The startup.sh and startup_postgres.sh scripts now automatically handle migration initialization:

  1. For existing databases with data:

    • Creates a baseline migration from current models
    • Stamps the database as current (no changes applied)
    • Ready for future migrations
  2. For empty databases:

    • Creates a baseline migration from current models
    • Applies it to create all tables
    • Ready for future migrations

Manual Setup

If you need to set up manually:

# Inside your Docker container
python docker_migrate_init.py

# For existing database with tables:
flask db stamp head

# For new empty database:
flask db upgrade

Creating New Migrations

After initial setup, create new migrations normally:

# 1. Make changes to your models

# 2. Generate migration
flask db migrate -m "Add user preferences"

# 3. Review the generated migration
cat migrations/versions/*.py

# 4. Apply the migration
flask db upgrade

Helper Script

The docker_migrate_init.py script creates a migrate.sh helper:

# Check current migration status
./migrate.sh status

# Apply pending migrations
./migrate.sh apply

# Create new migration
./migrate.sh create "Add company settings"

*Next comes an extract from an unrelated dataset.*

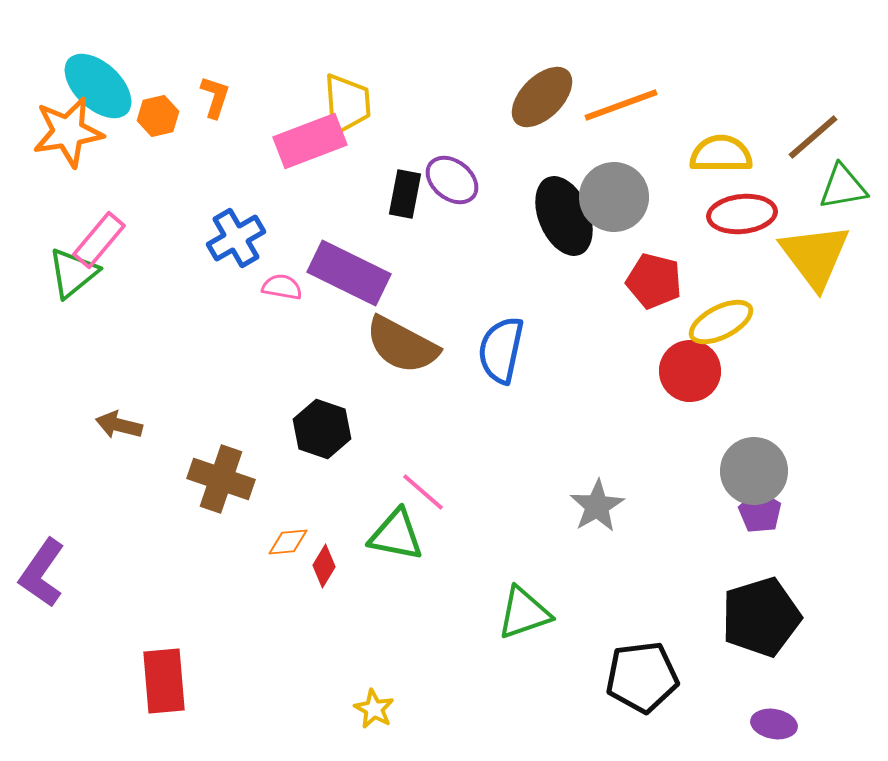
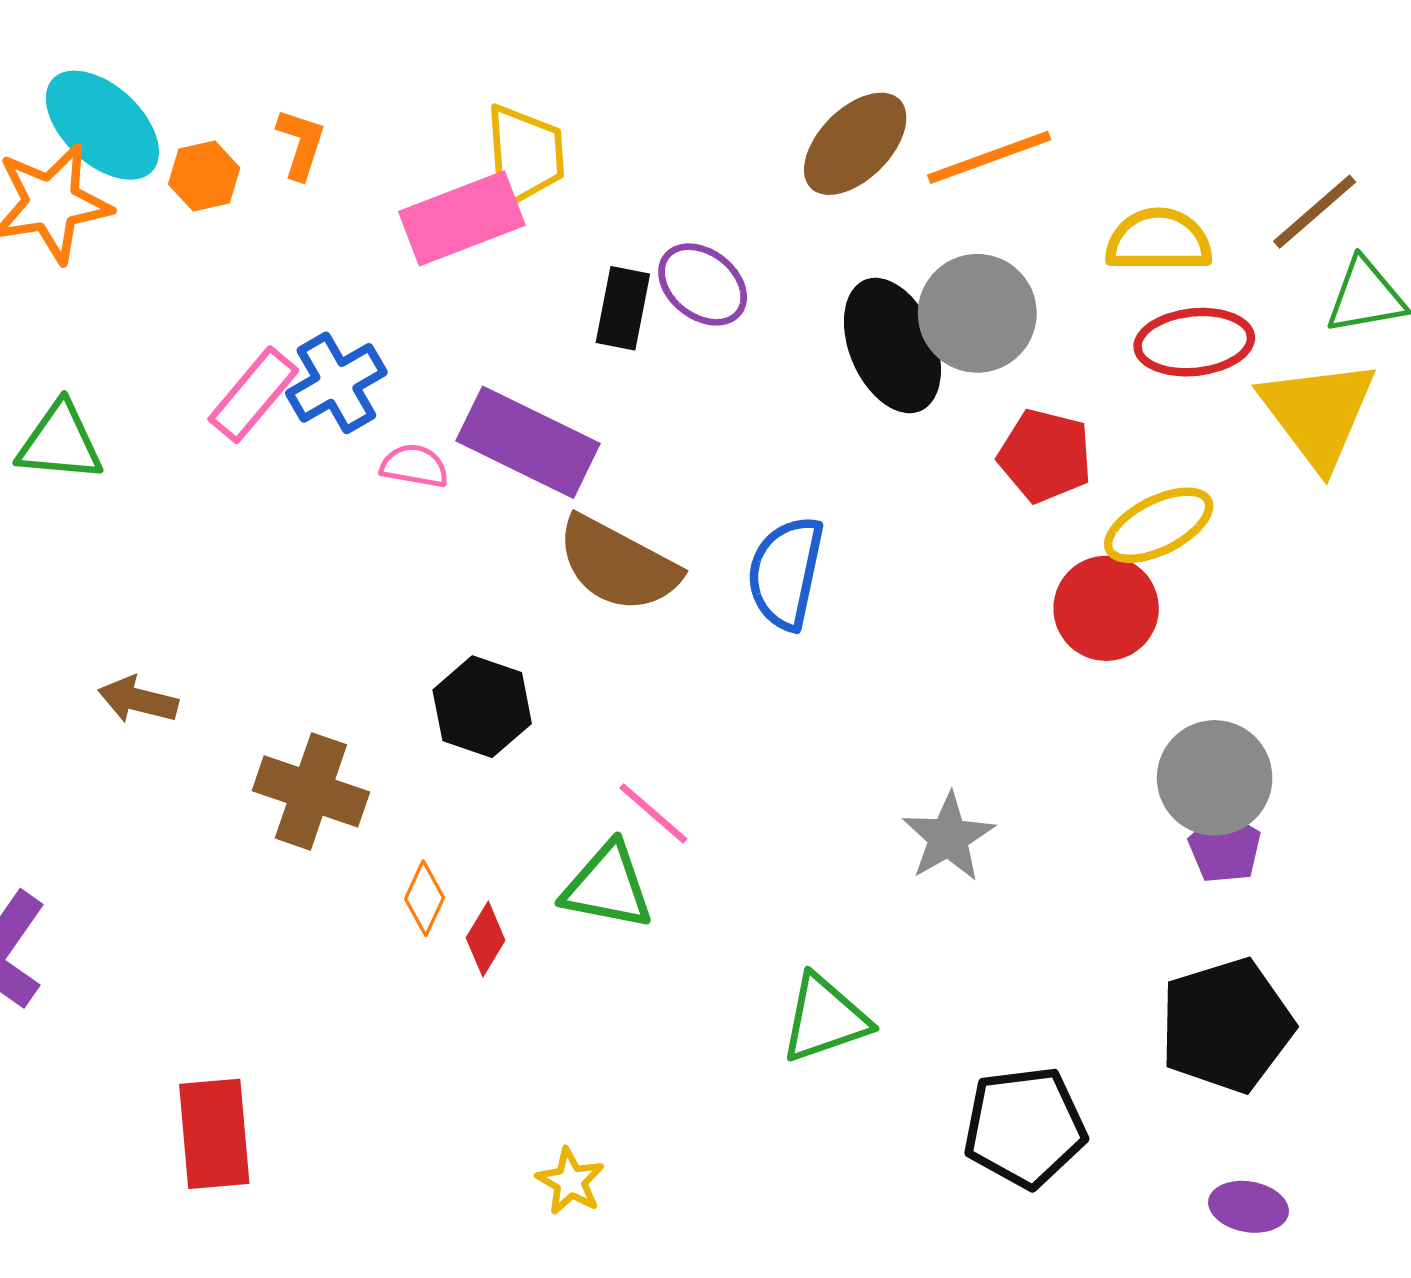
pink rectangle: (99, 240) -> (253, 395), moved
green triangle: (73, 273) -> (60, 442), turned 44
orange diamond: (288, 542) -> (425, 898), turned -60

# Mark database as current (existing DBs)
./migrate.sh mark-current

Docker Compose Example

version: '3.8'
services:
  web:
    build: .
    environment:
      - DATABASE_URL=postgresql://user:pass@db:5432/timetrack
      - FLASK_APP=app.py
    volumes:
      # Persist migrations between container restarts
      - ./migrations:/app/migrations
    depends_on:
      - db
    command: ./startup_postgres.sh

  db:
    image: postgres:13
    environment:
      - POSTGRES_DB=timetrack
      - POSTGRES_USER=user
      - POSTGRES_PASSWORD=pass
    volumes:
      - postgres_data:/var/lib/postgresql/data

volumes:
  postgres_data:

Important Notes

1. Migrations Directory

  • The migrations/ directory should be persisted between deployments
  • Either use a volume mount or include it in your Docker image
  • Don't regenerate migrations on each deployment

2. Environment Variables

Always set these in your Docker environment:

FLASK_APP=app.py
DATABASE_URL=your_database_url

3. Production Workflow

  1. Development: Create and test migrations locally
  2. Commit: Add migration files to Git
  3. Build: Include migrations in Docker image
  4. Deploy: Startup script applies migrations automatically

4. Rollback Strategy

To rollback a migration:

# Inside container
flask db downgrade  # Go back one migration
flask db downgrade -2  # Go back two migrations

Troubleshooting

"No Git repository found"

This is expected in Docker. Use docker_migrate_init.py instead of the Git-based scripts.

"Can't locate revision"

Your database references a migration that doesn't exist:

# Reset to current state
python docker_migrate_init.py
flask db stamp head

Migration conflicts after deployment

If migrations were created in different environments:

# Merge migrations
flask db merge -m "Merge production and development"
flask db upgrade

Best Practices

  1. Always test migrations in a staging environment first
  2. Back up your database before applying migrations in production
  3. Include migrations in your Docker image for consistency
  4. Don't generate migrations in production - only apply pre-tested ones
  5. Monitor the startup logs to ensure migrations apply successfully

Migration State in Different Scenarios

Scenario 1: Fresh deployment, empty database

  • Startup script runs docker_migrate_init.py
  • Creates baseline migration
  • Applies it to create all tables

Scenario 2: Existing database, first Flask-Migrate setup

  • Startup script runs docker_migrate_init.py
  • Creates baseline migration matching current schema
  • Stamps database as current (no changes)

Scenario 3: Subsequent deployments with new migrations

  • Startup script detects migrations/ exists
  • Runs flask db upgrade to apply new migrations

Scenario 4: Container restart (no new code)

  • Startup script detects migrations/ exists
  • Runs flask db upgrade (no-op if already current)

This approach ensures migrations work correctly in all Docker deployment scenarios!